By Alan Mozes
THURSDAY, Feb. 9 (HealthDay News) -- The star power gathered on the runway was impressive and so were the red-hot designer frocks, all on display at the 10th annual "The Heart Truth" Red Dress Collection fashion show, held in New York City on Wednesday night.
The Red Dress Collection, sponsored by the U.S. National Heart, Lung, and Blood Institute, hopes to "get women to recognize that everyone carries some degree of heart disease risk," explained Dr. Nakela Cook, a medical officer and cardiologist at the institute.
"It's important to identify exactly what kind of risk each of us has, by talking to our physicians, engaging in a back and forth, and getting a personalized sense of where we're at and what steps can actually be taken in terms of prevention," Cook said.
Among those strutting down the runway were supermodel Christie Brinkley, ageless "Dynasty" star Linda Evans, Idina Menzel from "Glee," pop superstar Gloria Estefan and music legend Chaka Khan.
"I am here to be of service," Khan, 58, said backstage, as assistants made final adjustments to dresses in shades of red from designers such as Diane von Furstenberg, Donna Karan, Nicole Miller, Oscar de la Renta and Narciso Rodriguez.

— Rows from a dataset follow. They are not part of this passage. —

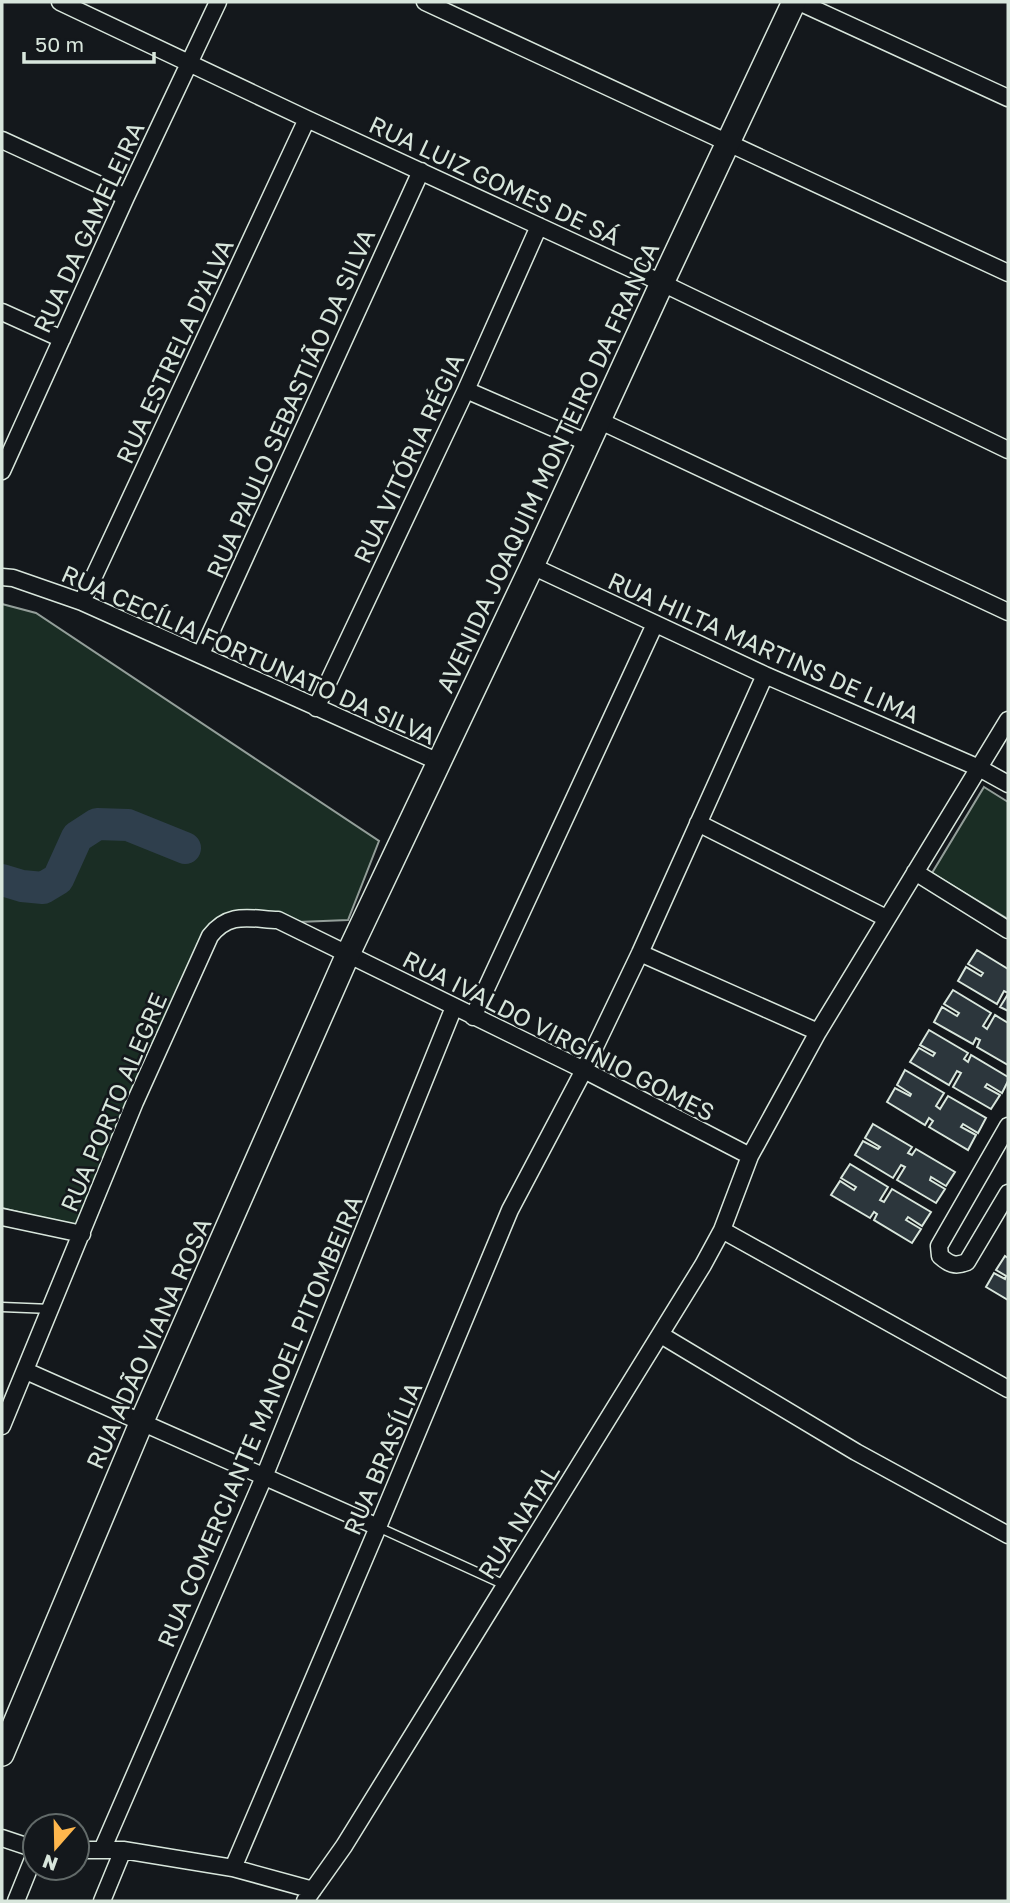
<svg xmlns="http://www.w3.org/2000/svg" width="1010" height="1903" viewBox="0 0 1010 1903" font-family="'Golos Text',sans-serif">
<style>
.green{fill:#1a2d24;stroke:#939e99;stroke-width:2}
.lines{fill:none;stroke-linecap:round;stroke-linejoin:round}
.river{stroke:#2f3f4d;stroke-width:32}
.building{fill:#2c363c;stroke:#d8e6dc;stroke-width:2}
.lane-casing{stroke:#d8e6dc;stroke-width:11}
.street-casing{stroke:#d8e6dc;stroke-width:19}
.secondary-casing{stroke:#d8e6dc;stroke-width:26}
.lane{stroke:#14181c;stroke-width:8}
.street{stroke:#14181c;stroke-width:16}
.secondary{stroke:#14181c;stroke-width:23}
.labels{text-anchor:middle;dominant-baseline:central;stroke-width:5;stroke-linejoin:round;paint-order:stroke}
.street-label{font-size:24px;fill:#d8e6dc;stroke:#14181c}
</style>
<rect width="100%" height="100%" fill="#14181c"/>
<!-- green -->
<path class="green" d="M2,604L36,613L379,841L348,920L219,925L80,1227L2,1208Z
M984,787L1008,802V919L932,873Z"/>
<g class="lines">
<!-- river -->
<path class="river" d="M2,880L22,886L43,888L58,879L77,837L97,824L128,825L185,848"/>
</g>
<!-- building -->
<path class="building" d="M977,950L1008,969V993L1004,991L997,1004L958,981L966,967L981,976L983,973L968,964Z
M953,990L991,1013L983,1026L987,1029L995,1015L1008,1023V1065L977,1047L980,1040L976,1038L973,1044L934,1022L942,1007L957,1016L959,1013L944,1004Z
M1008,994V1011L1000,1007Z
M929,1030L968,1053L964,1059L968,1062L971,1055L1008,1077V1081L1002,1093L987,1084L985,1087L1000,1095L991,1109L953,1087L961,1073L957,1071L949,1085L910,1062L919,1048L933,1056L935,1053L920,1045Z
M905,1070L944,1093L936,1106L940,1109L948,1096L986,1118L978,1133L963,1124L961,1127L976,1135L968,1150L929,1127L933,1121L929,1118L925,1125L887,1102L895,1088L910,1096L911,1094L897,1085Z
M873,1124L912,1147L908,1153L912,1155L916,1149L955,1172L946,1186L931,1177L930,1180L945,1189L936,1203L897,1180L905,1167L901,1165L893,1178L855,1155L863,1141L878,1149L880,1147L865,1138Z
M850,1164L888,1187L880,1200L884,1202L892,1189L931,1212L922,1226L908,1217L906,1220L921,1229L912,1243L874,1220L877,1214L874,1212L870,1218L831,1195L840,1181L854,1190L856,1187L841,1178Z
M1005,1256L1008,1258V1300L986,1287L994,1273L1005,1279L1006,1276L996,1270Z"/>
<g class="lines">
<defs>
<path id="lane" d="M2,1307L51,1309
M378,1527L505,1585"/>
<path id="street" d="M60,2L307,119L662,283L1008,450
M425,2L1008,273
M799,2L1008,98
M2,140L126,197
M2,312L62,339
M466,390L588,443
M598,420L1008,612
M2,471L126,197L218,2
M532,566L765,675L979,768L1008,784
M2,577L13,578L82,602L439,762
M82,602L307,119
M201,654L421,171
M316,708L466,390L539,226
M698,823L886,918
M915,872L1008,930
M640,953L818,1032
M473,1017L655,624
M1008,1126L939,1246L940,1256C949,1264 955,1267 967,1262L1008,1193
M2,1217L82,1234
M722,1230L1008,1389
M661,1335L856,1452L1008,1535
M26,1371L378,1527
M2,1426L135,1102L210,936C229,911 250,919 278,920L584,1070L750,1156
M2,1838L35,1849
M77,1850H123L233,1868L313,1890
M102,1850L264,1477L454,1007
M233,1868L378,1527L510,1210L584,1070L640,953L765,675
M16,1901L35,1854
M102,1901L123,1850
M305,1901L344,1846L703,1265L722,1230L750,1156L818,1032L1008,720"/>
<path id="secondary" d="M2,1754L142,1421L348,954L532,566L662,283L794,2"/>
</defs>
<!-- lane casing -->
<use href="#lane" class="lane-casing"/>
<!-- street casing -->
<use href="#street" class="street-casing"/>
<!-- secondary casing -->
<use href="#secondary" class="secondary-casing"/>
<!-- lane -->
<use href="#lane" class="lane"/>
<!-- street -->
<use href="#street" class="street"/>
<!-- secondary -->
<use href="#secondary" class="secondary"/>
</g>
<g class="labels">
<!-- street labels -->
<g class="street-label">
<text transform="translate(495 180) rotate(25)">RUA LUIZ GOMES DE SÁ</text>
<text transform="translate(88 227) rotate(-65)">RUA DA GAMELEIRA</text>
<text transform="translate(174 351) rotate(-65)">RUA ESTRELA D'ALVA</text>
<text transform="translate(290 403) rotate(-66)">RUA PAULO SEBASTIÃO DA SILVA</text>
<text transform="translate(408 458) rotate(-65)">RUA VITÓRIA RÉGIA</text>
<text transform="translate(547 467) rotate(-65)">AVENIDA JOAQUIM MONTEIRO DA FRANCA</text>
<text transform="translate(764 647) rotate(24)">RUA HILTA MARTINS DE LIMA</text>
<text transform="translate(249 654) rotate(24)">RUA CECÍLIA FORTUNATO DA SILVA</text>
<text transform="translate(559 1035) rotate(27)">RUA IVALDO VIRGÍNIO GOMES</text>
<text transform="translate(113 1102) rotate(-67)">RUA PORTO ALEGRE</text>
<text transform="translate(148 1343) rotate(-66)">RUA ADÃO VIANA ROSA</text>
<text transform="translate(259 1421) rotate(-67)">RUA COMERCIANTE MANOEL PITOMBEIRA</text>
<text transform="translate(382 1458) rotate(-67)">RUA BRASÍLIA</text>
<text transform="translate(518 1521) rotate(-58)">RUA NATAL</text>
</g>
</g>
<!-- border -->
<rect width="1010" height="1903" fill="none" stroke="#d8e6dc" stroke-width="7"/>
<!-- north arrow -->
<g transform="translate(56 1847) rotate(200)"><circle r="33" fill="#14181c" stroke="#626a69" stroke-width="2"/>
<path d="M0-5L12 26L0 18L-12 26Z" fill="#ffb74d"/>
<text y="-10" font-size="19" font-weight="bold" text-anchor="middle" fill="#d8e6dc">N</text>
</g>
<!-- scale -->
<path d="M24 52v10h130v-10" fill="none" stroke="#d8e6dc" stroke-width="3.5"/>
<text x="35" y="52" font-size="21" fill="#d8e6dc" stroke="#14181c" stroke-width="5" paint-order="stroke">50 m</text>
</svg>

"Heart disease does run in my family, on my father's side," added the multiple-Grammy winner. "So any way I can help raise awareness about this important issue is something I want to be a part of. Because many women aren't even aware of the issue, and I do think this will do a lot to spread the word."
Cook and her colleagues believe that about one-third of American women still underestimate their own level of heart risk. But they also noted that awareness has nearly doubled since The Heart Truth campaign (co-sponsored by Diet Coke) launched a decade ago.
All those scarlet fashions coming down the runway each year have helped, Cook said.
"We think that nearly 60 percent of women now recognize the red dress as a national symbol, and two-thirds say that the red dress itself makes them want to learn more about heart disease," she explained.
One key point of awareness that needs to get out there: Women may not always experience heart troubles in the same way men do.
"Women are more likely to have symptoms that aren't considered typical for men," Cook noted. "Like nausea, overwhelming fatigue and weakness, back pain, stomach or gastric discomfort. At the same time, we have managed to raise such an awareness of this unique cluster of warning signs that we may have understated the fact that the most common symptom for women -- as with men -- is still chest pain, tightness and shortness of breath."
As more women learn more about their risk for heart disease, many are trying to do something about it, Cook pointed out. "The good news is that . . . among those who know that heart disease is the number one killer of women, 35 percent are more likely to be physically active and 47 percent are more likely to report weight loss," she said.
Early on, the primary goal of The Heart Truth campaign was awareness, Cook noted, but "now we've definitely shifted to awareness leading to action. If you smoke, you should quit. If you have diabetes, you need to know that clinicians treat diabetes as a heart disease equivalent, and go to your physician and find out what that means. You may need to make changes, in terms of lifestyle, or medications, or both. It may be a matter of life and death."